Se dovesse immaginare il pilot di una serie sulla moda di oggi, funestata dal lockdown, che cosa metterebbe in evidenza?
Farei qualcosa che parlasse alla molteplicità dei suoi consumatori, ovvero racconterei il concetto di sfilata multi-dimensionale che ho visto nascere in alcuni show dell’autunno scorso, in primis quello di Louis Vuitton. Immagino un evento multi-canale che renda accessibile lo show simultaneamente a tutti, ma in modo diverso. Ci sarebbe una sfilata vera, in location, con pochi ma significativi invitati in presenza e una scenografia ibrida tra reale e digitale. La vedrei diffusa in streaming via web aumentata con contenuti virtuali, in tempo reale e – per gli spettatori Vip, alcuni in presenza, altri da remoto – un’ulteriore creazione digitale, magari a opera di un artista invitato.

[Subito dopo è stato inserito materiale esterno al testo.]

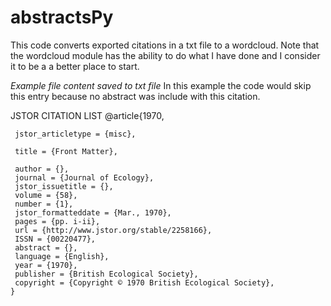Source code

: # **abstractsPy**
This code converts exported citations in a txt file to a wordcloud. Note that the wordcloud module has the ability to do what I have done and I consider it to be a a better place to start. 


*Example file content saved to txt file*
In this example the code would skip this entry because no abstract was include with this citation.

JSTOR CITATION LIST
    @article{1970,
    
     jstor_articletype = {misc},
     
     title = {Front Matter},
     
     author = {},
     journal = {Journal of Ecology},
     jstor_issuetitle = {},
     volume = {58},
     number = {1},
     jstor_formatteddate = {Mar., 1970},
     pages = {pp. i-ii},
     url = {http://www.jstor.org/stable/2258166},
     ISSN = {00220477},
     abstract = {},
     language = {English},
     year = {1970},
     publisher = {British Ecological Society},
     copyright = {Copyright © 1970 British Ecological Society},
    }
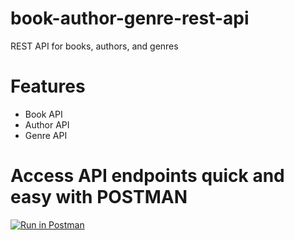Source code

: # book-author-genre-rest-api
REST API for books, authors, and genres

# Features
- Book API
- Author API
- Genre API

# Access API endpoints quick and easy with POSTMAN 
[![Run in Postman](https://run.pstmn.io/button.svg)](https://app.getpostman.com/run-collection/26932885-8dd630c1-dc79-4a7d-a426-671d42f8aa7f?action=collection%2Ffork&source=rip_markdown&collection-url=entityId%3D26932885-8dd630c1-dc79-4a7d-a426-671d42f8aa7f%26entityType%3Dcollection%26workspaceId%3D1025f89f-d385-4194-8336-c923f55680b5)

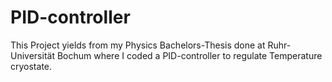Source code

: # PID-controller
This Project yields from my Physics Bachelors-Thesis done at Ruhr-Universität Bochum where I coded a PID-controller to regulate Temperature cryostate.

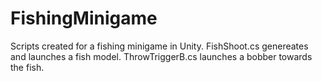 # FishingMinigame
Scripts created for a fishing minigame in Unity.
FishShoot.cs genereates and launches a fish model.
ThrowTriggerB.cs launches a bobber towards the fish.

Naturalmente, i giovanissimi che seguirebbero lo show sui social, potrebbero commentare in tempo reale accedendo anche a opzioni programmate ad hoc. Una sorta di evento corale, come un doppio ritratto della società globalizzata e della moda che verrà.

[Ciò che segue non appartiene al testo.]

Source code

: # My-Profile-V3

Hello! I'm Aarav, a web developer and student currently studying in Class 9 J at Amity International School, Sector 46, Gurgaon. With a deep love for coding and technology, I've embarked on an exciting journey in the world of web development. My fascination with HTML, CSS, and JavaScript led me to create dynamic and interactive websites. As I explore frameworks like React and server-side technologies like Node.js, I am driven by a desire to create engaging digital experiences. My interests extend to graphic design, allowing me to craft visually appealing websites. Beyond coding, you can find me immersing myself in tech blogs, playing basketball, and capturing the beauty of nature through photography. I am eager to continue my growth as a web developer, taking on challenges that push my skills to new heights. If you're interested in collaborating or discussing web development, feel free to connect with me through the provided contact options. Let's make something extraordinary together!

Sembra proprio un altro mondo da quando, nel 1995, ha cominciato a raccontare le sfilate.
In realtà la scena non è cambiata molto, a parte la presenza dei grandi gruppi del lusso. Restano, per esempio, le lotte di potere tra i nomi famosi e chi cerca di emergere. Come oggi, anche allora vedevo fenomeni di stile e schemi anacronistici che mi spingevano a difendere i designer emergenti. Seguivo ogni sfilata per il quotidiano francese Libération: ho calcolato di aver passato più o meno tre anni di vita alle fashion week! Scrivevo flash molto brevi e intanto raccoglievo frasi ed espressioni tipiche degli addetti ai lavori, che sono finite nei miei libri. Ma questa è un’altra storia.